Episode 9 saw us return to school to record. It was by far the closest recording we did to the episode dropping, having ‘burnt out’ a little in the run-up to half term. We both often go into work during school holidays anyway, so we knew there’d be a day when we were both onsite and we expected we’d get a couple of episodes ‘in the can’.
In the end we only managed the one and, after another epic recording session, we only just got the raw material ‘on tape’ minutes before the site team kicked us out. After a few weeks of not having recorded anything it took us a while to find our rhythm and neither of us thought we’d managed to do our best work. But then we’d felt that way about episode 8 too and that one turned out alright.
In fact episode 9 did need a lot of editing, and listening back to the unedited recording, it’s easy to see why we felt it hadn’t been great. There was a lot of soul-searching that hit the cutting room floor, but we had still managed to record a lot of stuff that was pretty good. Indeed it was hard to cut it down to less than 45 minutes, which makes episode 9 our longest episode to date and we’re both pretty happy with the final version.
The biscuit stuff, while seemingly a repetition of stuff that had come before in one sense, really let us lean into a bit of local lore and Reading’s heritage as a ‘biscuit town’.
Quite a long section that we also thought was pretty good had to come out, but we were reluctant to bin it, so actually some of what ended up being episode 11 was actually made up of part of episode 9.
I don’t think either of us really loved the list in this episode. It was a promising title – 10 Challenges Of Teaching & How To Overcome Them seemed like exactly the kind of thing we’d enjoy taking apart, but in the end it was so badly written that it was harder to satirise than some of the equally ridiculous but more earnest and better written lists that had come before. Not a dead loss but increasing evidence that we need to perhaps diversify from the lists and something that directly informed our decision making for episodes 10 and 11.
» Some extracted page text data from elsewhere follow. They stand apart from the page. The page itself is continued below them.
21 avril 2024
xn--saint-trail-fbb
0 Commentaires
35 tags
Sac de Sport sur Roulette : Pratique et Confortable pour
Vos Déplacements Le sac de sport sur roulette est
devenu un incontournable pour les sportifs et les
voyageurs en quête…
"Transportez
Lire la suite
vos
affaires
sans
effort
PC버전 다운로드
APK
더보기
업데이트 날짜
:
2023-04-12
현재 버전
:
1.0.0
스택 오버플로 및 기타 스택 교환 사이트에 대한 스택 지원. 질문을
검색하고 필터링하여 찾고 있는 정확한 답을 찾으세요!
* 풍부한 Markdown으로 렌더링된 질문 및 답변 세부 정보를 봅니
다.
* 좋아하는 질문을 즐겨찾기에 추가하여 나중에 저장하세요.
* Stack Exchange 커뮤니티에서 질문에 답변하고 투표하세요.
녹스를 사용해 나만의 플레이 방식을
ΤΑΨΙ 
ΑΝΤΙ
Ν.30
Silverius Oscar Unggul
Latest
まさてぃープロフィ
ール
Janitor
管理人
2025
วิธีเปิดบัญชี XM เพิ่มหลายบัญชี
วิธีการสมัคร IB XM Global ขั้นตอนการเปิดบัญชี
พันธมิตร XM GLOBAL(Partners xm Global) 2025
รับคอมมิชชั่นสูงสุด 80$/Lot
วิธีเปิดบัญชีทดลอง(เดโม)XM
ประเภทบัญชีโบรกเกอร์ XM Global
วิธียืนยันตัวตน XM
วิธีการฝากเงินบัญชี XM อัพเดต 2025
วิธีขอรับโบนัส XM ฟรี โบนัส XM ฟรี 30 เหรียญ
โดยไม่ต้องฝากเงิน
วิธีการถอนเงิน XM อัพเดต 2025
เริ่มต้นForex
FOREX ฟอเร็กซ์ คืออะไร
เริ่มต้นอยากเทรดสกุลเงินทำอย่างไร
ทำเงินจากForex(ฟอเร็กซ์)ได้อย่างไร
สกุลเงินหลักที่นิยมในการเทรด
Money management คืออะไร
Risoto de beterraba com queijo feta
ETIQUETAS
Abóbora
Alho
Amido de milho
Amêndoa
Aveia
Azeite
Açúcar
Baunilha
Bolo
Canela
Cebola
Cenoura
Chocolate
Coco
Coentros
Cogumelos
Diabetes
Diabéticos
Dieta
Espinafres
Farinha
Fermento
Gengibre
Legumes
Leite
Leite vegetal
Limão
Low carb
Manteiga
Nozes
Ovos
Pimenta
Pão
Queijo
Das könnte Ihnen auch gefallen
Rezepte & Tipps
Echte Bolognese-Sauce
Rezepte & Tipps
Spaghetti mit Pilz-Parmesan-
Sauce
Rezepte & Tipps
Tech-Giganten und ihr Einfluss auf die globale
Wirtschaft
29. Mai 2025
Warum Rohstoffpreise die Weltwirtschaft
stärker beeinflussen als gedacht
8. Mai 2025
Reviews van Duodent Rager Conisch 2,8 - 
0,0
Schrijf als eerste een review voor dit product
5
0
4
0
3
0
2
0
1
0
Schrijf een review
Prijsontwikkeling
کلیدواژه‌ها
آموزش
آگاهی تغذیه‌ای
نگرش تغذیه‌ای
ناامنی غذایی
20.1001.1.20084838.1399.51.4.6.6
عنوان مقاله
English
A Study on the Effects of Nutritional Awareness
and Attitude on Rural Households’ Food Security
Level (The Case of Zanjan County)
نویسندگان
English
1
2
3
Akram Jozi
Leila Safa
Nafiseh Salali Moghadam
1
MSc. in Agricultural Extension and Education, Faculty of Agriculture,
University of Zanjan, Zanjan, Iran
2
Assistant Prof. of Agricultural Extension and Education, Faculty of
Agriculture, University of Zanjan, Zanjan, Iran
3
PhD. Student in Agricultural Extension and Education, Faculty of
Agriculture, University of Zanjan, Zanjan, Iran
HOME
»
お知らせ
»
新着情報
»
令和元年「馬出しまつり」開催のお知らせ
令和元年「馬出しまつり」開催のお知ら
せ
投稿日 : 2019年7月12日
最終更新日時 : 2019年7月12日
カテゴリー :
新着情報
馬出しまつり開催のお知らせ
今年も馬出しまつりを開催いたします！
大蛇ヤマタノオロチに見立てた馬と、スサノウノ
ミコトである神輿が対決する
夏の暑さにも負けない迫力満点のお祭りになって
As to the postcard, Ben was nonplussed, but I quite liked it. At the time of recording I wasn’t sure if it was just some random image or whether the cat in the picture was part of some broader pop-culture reference. I’ve subsequently researched it and it definitely is a pop-culture reference, albeit not one I’m familiar with. I don’t think Ben would be impressed by this but I’m quite pleased with this revelation.